Beyond the obvious personal health issues, the effects extend further as the article goes on to say that “traumatic head injuries from skiing and snowboarding crashes are an especially important cause of hospitalization, fatality and long term disability and also contribute significantly to healthcare expenditures.”

Helmets

While helmets can’t completely wipe out head injuries, they certainly can decrease the occurrence and/or effect if one does sustain a head collision. So wear one.

First and foremost, it’s best practice to go to a retailer who specializes in winter sports activity that has professional fitting to assist in the best helmet for your (or your child’s) head. Points to keep in mind before purchasing:

  • Pads even or level against the cheeks and forehead
  • Snug, not tight, with chin straps fastened
  • With helmet level one inch above the eyebrow, not touching back/nape of the neck
  • No shifting sideways or rolling back and forth as the person moves the head

If the helmet is cracked in any way or it has sustained a significant hit even without a crack, replace it because it may not be able to absorb another hit; you don’t want it to crack or shatter on impact. Seven-time Formula One racing champion Michael Schumacher had his helmet break when he fell and hit a rock during a skiing incident in 2013; out of the public eye since then, his brain injury reportedly left him unable to walk and he has difficulty communicating and remembering. Doctors said he would have died without the helmet.

Signs of a Head Injury

A helmet doesn’t guarantee no head injury, but will obviously help minimize the effects of a collision if one does occur. Outside of the extremely obvious, such as loss of consciousness, it is important to be aware of more mild yet serious signs indicating a head injury has been sustained.

  • Sustained headache
  • Nausea/vomiting
  • Foggy or “out of sorts” feeling that doesn’t go away
  • Ringing in ears
  • Irritability
  • Sleeping more than usual
  • Sustained fatigue/drowsiness
  • Problems with speech

Actress Natasha Richardson, married to actor Liam Neeson at the time, died in 2009 after hitting her head while taking a beginning ski lesson. According to reports, she apparently felt fine and twice refused medical assistance, but began complaining of severe headaches within a few hours; she died two days later of epidural hematoma attributed to blunt force trauma.

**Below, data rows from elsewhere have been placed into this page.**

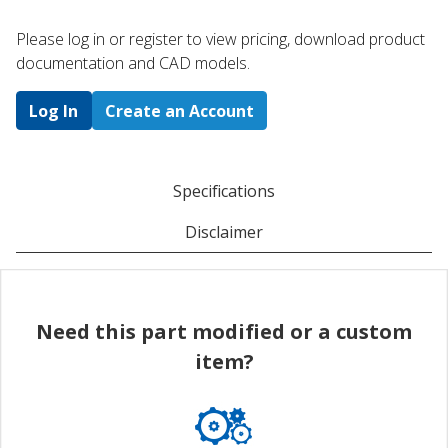
Please log in or register to ​view pricing, download product
documentation and CAD models.
Log In
Create an Account
Specifications
Disclaimer
Need this part modified or a custom
item?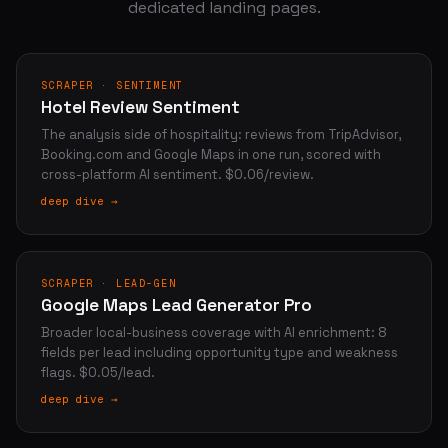
dedicated landing pages.
SCRAPER · SENTIMENT
Hotel Review Sentiment
The analysis side of hospitality: reviews from TripAdvisor,
Booking.com and Google Maps in one run, scored with
cross-platform AI sentiment. $0.06/review.
deep dive →
SCRAPER · LEAD-GEN
Google Maps Lead Generator Pro
Broader local-business coverage with AI enrichment: 8
fields per lead including opportunity type and weakness
flags. $0.05/lead.
deep dive →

Wear a helmet every single time you participate in winter sports such as skiing, snowboarding, or sledding, or any activity that could include a high speed head trauma, such as cycling, any motorsport, or ball activities such as baseball/softball. If the helmet sustains a significant hit, replace it no matter what.

If you were wearing a helmet and had a fall or accident, be conscious of how you feel and operate for the few days following. If you find you have any of the symptoms above, go to your doctor immediately and get evaluated. Recreational sports are fun. Safety in recreational sports is important. Your head matters. Keep it safe.